• WRITTEN INSTRUCTION A
In the forum post about foreign characters breaking a Perl script, what is the poster running?
• WRITTEN INSTRUCTION B
Carry on the forum post about foreign characters breaking a Perl script, picking up after its last line.

• DOCUMENT TEXT
+++

I am running a small local directory (search-engine).
But I am having problems with "Foreign Characters" and/or "unprintable "characters" in a normal Text-database.
Due to these foreign characters I cannot split the @list into different $lines - as soon as the perl-script reaches that "unprintable character" it simply stops.
WHAT DOES NOT WORK:
open (LIST, "database.txt");
@list = <LIST>;
close(LIST);
foreach $line(@list) {
chomp($line);
$line =~ tr/a-zA-Z0-9\#\&\;\,\.\-\_\:\\\/\¦\$\=\?\~\'\%/ /cs;
($url,$title,$description,$keywords)=split(/\¦/, $line);
...THE perl script will process the lines
...untill it reaches a line that contains
...that foreign or unprintable character
...then the script stops!
...Even applying a Regex to clean the line does not work
What I need is the way that I first can clean the complete File or list for certain characters.
I made the following code but THIS DOES NOT WORK:
CODE I MADE BUT DOES NOT WORK:
open (LIST, "database.txt");
@list = <LIST>;
close(LIST);
@list =~ tr/a-zA-Z0-9\#\&\;\,\.\-\_\:\\\/\¦\$\=\?\~\'\%/ /cs;
.... Then write back to a file
Who can help me to apply a regex to a complete file or List?
Thanks and regards,
Sanuk
That's the whole problem!

+++

• RECORDS
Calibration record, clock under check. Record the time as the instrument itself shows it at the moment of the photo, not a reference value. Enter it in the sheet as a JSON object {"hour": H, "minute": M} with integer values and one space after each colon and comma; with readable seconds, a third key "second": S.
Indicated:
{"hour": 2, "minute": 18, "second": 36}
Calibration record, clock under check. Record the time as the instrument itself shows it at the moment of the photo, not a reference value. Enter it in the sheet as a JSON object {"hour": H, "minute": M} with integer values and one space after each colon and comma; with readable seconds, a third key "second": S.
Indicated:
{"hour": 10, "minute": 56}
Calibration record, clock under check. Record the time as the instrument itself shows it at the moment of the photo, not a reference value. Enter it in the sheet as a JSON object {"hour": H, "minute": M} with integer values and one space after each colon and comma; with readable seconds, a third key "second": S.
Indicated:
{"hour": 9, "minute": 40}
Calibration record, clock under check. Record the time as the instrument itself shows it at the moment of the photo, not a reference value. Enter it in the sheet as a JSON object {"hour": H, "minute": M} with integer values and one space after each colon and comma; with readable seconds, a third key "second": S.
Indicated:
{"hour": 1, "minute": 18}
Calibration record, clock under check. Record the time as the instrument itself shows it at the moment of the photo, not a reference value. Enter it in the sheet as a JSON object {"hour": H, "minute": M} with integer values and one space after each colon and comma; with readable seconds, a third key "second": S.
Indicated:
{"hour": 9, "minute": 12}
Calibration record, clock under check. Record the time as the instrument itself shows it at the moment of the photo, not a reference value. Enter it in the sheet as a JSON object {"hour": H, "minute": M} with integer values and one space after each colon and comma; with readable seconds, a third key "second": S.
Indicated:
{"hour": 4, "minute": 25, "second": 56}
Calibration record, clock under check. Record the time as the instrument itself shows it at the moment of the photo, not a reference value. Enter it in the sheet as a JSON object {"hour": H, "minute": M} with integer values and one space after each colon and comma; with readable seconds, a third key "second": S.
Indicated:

+++

• TASK OUTPUT A
A small local directory (search engine).

• TASK OUTPUT B
I can not apply a Regex on $str or $line
as the presence of "foreign characters" in the file (@list)
does not allow me to split the list in strings, being called $str or $line or $an anything
I need to find the system to apply a regex to the complete file: @list or <LIST> before splitting into strings $str or $ligne!
PS: The foreign and/or unprintable characters are shown in the flatfile text-database as "white squares"
Regards,
Sanuk
I have send by Sticky Mail a very small test flatfile of 3 lines, where in every line I have included this "unprintable" or "foreign" character.
If Sticky Mail strips the character, let me know, then I will upload a small test-file to my server and sticky Mail You the url where to download.
It is not that perl stops!
But the script stops splitting the lines when it reaches this character and then goes on executing the rest of the script.
Let's say we have such a character on line 3,700 from a 25,000 line flatfile, then the script will split lines until it reaches this character - then stops splitting and will continue with the script, which is writing to a new file - But it will only write 3,700 lines to file and not 25,000 lines.
And the last line (3,700) stops exactly where this character was.
Regards,
Sanuk
open (LIST, "/path/to/file.txt") or die "Can't open input";
while (<LIST>) {
s/[^\s\w\#\&\;\,\.\-\_\:\\\/\\$\=\?\~\'\% ]//g
and print "Deleted suspect character with ordinal value: ",ord($&); # This might not report all whacky characters
push(@list, $_);
}
If it works, let me know what character it blames...
[edited by: jatar_k at 7:15 pm (utc) on Aug. 22, 2003]
[edit reason] turned off smiles [/edit]
Thanks for the reply.
No, your little script does not work
First I tought it worked because it returnd value 124
but then I saw that the escaped pipe symbol was not in your regex.
And as the delimiter of the flat database is the pipe, this is what gave 124.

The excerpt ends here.